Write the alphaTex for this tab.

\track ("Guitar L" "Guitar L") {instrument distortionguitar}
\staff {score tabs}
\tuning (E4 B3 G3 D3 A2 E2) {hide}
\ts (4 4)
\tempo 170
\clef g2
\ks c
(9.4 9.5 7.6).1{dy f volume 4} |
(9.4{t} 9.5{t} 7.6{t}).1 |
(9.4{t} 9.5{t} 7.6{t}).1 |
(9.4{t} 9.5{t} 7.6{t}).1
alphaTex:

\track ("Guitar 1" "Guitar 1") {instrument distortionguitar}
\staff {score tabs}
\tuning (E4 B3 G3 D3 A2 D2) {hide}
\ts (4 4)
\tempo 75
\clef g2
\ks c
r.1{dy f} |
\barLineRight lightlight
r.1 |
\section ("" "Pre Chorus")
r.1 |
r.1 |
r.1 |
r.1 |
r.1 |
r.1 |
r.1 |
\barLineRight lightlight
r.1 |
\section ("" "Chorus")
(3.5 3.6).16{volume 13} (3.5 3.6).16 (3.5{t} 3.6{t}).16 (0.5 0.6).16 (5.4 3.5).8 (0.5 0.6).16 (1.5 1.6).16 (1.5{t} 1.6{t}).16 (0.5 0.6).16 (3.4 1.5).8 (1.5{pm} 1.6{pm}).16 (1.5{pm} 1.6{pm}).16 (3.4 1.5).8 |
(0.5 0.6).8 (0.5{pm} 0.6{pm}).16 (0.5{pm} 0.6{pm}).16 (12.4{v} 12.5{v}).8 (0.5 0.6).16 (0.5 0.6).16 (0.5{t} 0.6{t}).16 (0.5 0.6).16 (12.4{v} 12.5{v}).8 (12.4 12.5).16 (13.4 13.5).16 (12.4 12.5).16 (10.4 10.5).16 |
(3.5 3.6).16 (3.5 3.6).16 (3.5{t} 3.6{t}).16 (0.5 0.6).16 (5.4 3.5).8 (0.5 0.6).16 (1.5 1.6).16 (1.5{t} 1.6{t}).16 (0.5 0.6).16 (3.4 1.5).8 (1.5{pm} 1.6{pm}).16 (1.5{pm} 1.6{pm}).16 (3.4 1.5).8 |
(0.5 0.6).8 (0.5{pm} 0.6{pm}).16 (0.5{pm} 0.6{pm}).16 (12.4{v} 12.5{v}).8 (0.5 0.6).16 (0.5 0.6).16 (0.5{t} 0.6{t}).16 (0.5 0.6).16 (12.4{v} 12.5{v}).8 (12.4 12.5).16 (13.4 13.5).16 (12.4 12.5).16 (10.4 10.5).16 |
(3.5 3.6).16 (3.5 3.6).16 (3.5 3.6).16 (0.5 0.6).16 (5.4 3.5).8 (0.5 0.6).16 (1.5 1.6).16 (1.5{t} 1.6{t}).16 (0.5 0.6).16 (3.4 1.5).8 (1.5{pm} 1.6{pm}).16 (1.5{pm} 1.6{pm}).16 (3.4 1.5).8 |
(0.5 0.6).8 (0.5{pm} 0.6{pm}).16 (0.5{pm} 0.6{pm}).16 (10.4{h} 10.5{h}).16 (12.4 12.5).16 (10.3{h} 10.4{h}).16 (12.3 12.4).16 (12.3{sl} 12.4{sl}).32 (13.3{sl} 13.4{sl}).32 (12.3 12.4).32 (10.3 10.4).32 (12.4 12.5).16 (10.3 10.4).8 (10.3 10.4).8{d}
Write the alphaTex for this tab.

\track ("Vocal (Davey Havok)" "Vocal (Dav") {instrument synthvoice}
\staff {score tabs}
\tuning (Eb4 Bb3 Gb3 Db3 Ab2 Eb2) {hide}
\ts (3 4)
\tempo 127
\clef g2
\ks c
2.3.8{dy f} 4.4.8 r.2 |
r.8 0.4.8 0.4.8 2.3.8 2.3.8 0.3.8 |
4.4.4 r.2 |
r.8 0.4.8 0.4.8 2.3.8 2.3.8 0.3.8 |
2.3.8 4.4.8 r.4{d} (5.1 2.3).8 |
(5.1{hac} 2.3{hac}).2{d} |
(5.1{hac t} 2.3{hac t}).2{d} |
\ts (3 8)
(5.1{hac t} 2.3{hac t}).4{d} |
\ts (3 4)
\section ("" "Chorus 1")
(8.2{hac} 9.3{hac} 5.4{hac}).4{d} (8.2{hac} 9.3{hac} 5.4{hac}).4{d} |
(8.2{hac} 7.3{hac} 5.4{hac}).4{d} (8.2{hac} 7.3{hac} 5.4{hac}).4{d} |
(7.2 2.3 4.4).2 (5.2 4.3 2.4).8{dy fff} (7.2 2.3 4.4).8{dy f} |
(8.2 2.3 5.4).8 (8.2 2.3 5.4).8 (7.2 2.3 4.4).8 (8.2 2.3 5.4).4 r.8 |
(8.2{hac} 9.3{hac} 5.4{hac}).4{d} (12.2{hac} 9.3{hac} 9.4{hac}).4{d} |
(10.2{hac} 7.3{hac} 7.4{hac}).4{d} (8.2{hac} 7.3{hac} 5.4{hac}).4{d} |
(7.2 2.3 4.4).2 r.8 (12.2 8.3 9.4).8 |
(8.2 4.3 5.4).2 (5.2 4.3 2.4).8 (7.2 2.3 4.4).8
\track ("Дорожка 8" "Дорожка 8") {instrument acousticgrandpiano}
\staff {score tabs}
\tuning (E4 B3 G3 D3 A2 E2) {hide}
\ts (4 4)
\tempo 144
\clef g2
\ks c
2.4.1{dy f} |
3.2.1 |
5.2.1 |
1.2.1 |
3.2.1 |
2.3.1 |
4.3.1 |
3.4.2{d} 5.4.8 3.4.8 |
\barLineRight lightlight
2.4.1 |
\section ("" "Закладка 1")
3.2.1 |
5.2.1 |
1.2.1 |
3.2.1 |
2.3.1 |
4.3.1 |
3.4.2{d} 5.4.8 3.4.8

* * *

Problem to work on: Pull from the material above every line that contains the string "instrument". Case counts.

Solution to the problem:
\track ("Guitar L" "Guitar L") {instrument distortionguitar}
\track ("Guitar 1" "Guitar 1") {instrument distortionguitar}
\track ("Vocal (Davey Havok)" "Vocal (Dav") {instrument synthvoice}
\track ("Дорожка 8" "Дорожка 8") {instrument acousticgrandpiano}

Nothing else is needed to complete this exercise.